Mission bien accomplie, ce qui n’étonne guère Gaultier Tallieu, son coéquipier des années 420 ainsi que sur la Youth America’s Cup : “Enzo est un barreur extrêmement talentueux, il est travailleur, rigoureux et très déterminéQuand il se fixe un objectif, il se donne tous les moyens d’y arriver et je pense surtout que tout le travail en amont sur le lac de Garde a payé.” Matisse Pacaud, triple champion du monde jeune de 470 (voir notre article), qui fréquente Enzo Balanger depuis leurs premières confrontations en Optimist en 2014 et a également fait partie de l’aventure de la Youth America’s Cup l’an dernier, ajoute : “Il ne laisse aucun détail à la trappe, et comme il est super curieux, il a énormément développé son Moth d’un point de vue technique. Tout ce qui pouvait être perfectionné, il l’a fait.”

Aymeric Arthaud, coach du jeune Guadeloupéen, met lui aussi en avant ce souci du détail et une préparation millimétrée. “On a travaillé sur l’eau pour qu’il prenne ses repères sur les différents angles pour les laylines, sur le vent, la température de l’eau, mais aussi beaucoup sur la partie technique, le choix du matériel, les angles des foils ou leur finesse de ponçage. On faisait encore des modifications sur le bateau jusqu’à la veille du championnat.”

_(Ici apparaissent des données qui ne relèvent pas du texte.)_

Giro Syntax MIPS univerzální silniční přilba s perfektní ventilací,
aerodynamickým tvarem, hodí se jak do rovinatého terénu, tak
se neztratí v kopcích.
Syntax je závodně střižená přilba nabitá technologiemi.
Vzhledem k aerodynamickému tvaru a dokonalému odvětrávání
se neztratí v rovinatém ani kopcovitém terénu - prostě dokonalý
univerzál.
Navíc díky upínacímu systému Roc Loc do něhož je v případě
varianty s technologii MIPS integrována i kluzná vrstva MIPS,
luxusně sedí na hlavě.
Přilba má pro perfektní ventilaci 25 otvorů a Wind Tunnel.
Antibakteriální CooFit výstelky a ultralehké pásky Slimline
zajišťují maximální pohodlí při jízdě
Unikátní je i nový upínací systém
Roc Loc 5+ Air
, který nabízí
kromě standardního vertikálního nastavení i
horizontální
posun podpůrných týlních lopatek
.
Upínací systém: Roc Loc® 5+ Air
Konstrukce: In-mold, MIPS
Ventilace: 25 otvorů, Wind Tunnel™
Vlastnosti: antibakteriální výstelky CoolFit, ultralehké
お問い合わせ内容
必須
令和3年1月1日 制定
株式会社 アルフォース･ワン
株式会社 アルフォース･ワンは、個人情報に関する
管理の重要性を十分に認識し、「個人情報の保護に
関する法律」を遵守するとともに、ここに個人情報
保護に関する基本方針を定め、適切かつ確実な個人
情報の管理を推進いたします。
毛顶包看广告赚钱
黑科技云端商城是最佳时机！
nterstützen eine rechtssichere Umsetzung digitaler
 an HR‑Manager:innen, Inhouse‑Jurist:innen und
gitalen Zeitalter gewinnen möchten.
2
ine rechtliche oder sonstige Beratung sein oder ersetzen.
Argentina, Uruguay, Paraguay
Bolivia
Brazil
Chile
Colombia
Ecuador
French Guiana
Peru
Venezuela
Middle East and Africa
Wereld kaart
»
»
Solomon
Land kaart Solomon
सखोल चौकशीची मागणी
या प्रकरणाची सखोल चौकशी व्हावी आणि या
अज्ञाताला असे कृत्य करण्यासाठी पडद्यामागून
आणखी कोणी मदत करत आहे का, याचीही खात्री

Ce dernier, qui avait déjà coaché Enzo Balanger au Mondial 2023 de Weymouth [pas de classement, faute d’un nombre suffisant de manches courues, NDLR], se dit aujourd’hui impressionné par sa maturité et son mental, qui se sont particulièrement révélés sur le lac de Garde : “Il a eu beaucoup de pépins techniques, comme la casse d’une partie du hale-bas ou celle de l’étai, et malgré ça, il a toujours réussi à rester concentré. Je pense que la Youth Americas Cup l’a bien aidé là-dessus.” Le champion du monde abonde : “Cette expérience m’a appris à mieux gérer la pression, à rester plus calme et lucide dans les moments difficiles.”

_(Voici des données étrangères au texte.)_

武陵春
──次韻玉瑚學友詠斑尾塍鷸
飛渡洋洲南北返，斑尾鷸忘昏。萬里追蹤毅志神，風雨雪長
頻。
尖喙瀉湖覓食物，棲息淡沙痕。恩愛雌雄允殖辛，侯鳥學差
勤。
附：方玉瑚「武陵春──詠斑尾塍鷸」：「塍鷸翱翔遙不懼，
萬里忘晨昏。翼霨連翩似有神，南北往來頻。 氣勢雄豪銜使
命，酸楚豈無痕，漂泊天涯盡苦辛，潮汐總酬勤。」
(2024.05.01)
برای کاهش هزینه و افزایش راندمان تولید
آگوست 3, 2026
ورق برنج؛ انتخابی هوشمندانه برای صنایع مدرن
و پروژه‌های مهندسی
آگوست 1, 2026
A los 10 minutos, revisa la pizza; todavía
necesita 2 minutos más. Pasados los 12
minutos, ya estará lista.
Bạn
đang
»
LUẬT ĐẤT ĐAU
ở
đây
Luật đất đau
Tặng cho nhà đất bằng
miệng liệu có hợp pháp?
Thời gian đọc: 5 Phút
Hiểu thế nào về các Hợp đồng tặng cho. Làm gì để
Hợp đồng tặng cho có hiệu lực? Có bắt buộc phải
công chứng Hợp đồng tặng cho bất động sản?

Quid de la suite ? Je vais continuer à m’entraîner en Moth pour défendre mon titre l’an prochain à Perth, répond-il. Et si le défi français repart, j’aimerais en faire partie, tout comme j’aimerais retourner sur le circuit SailGP [il a barré le F50 sur un entraînement cette saison à Dubaï], mais rien n’est encore décidé !” Son titre mondial sera assurément un atout pour aider les décisions.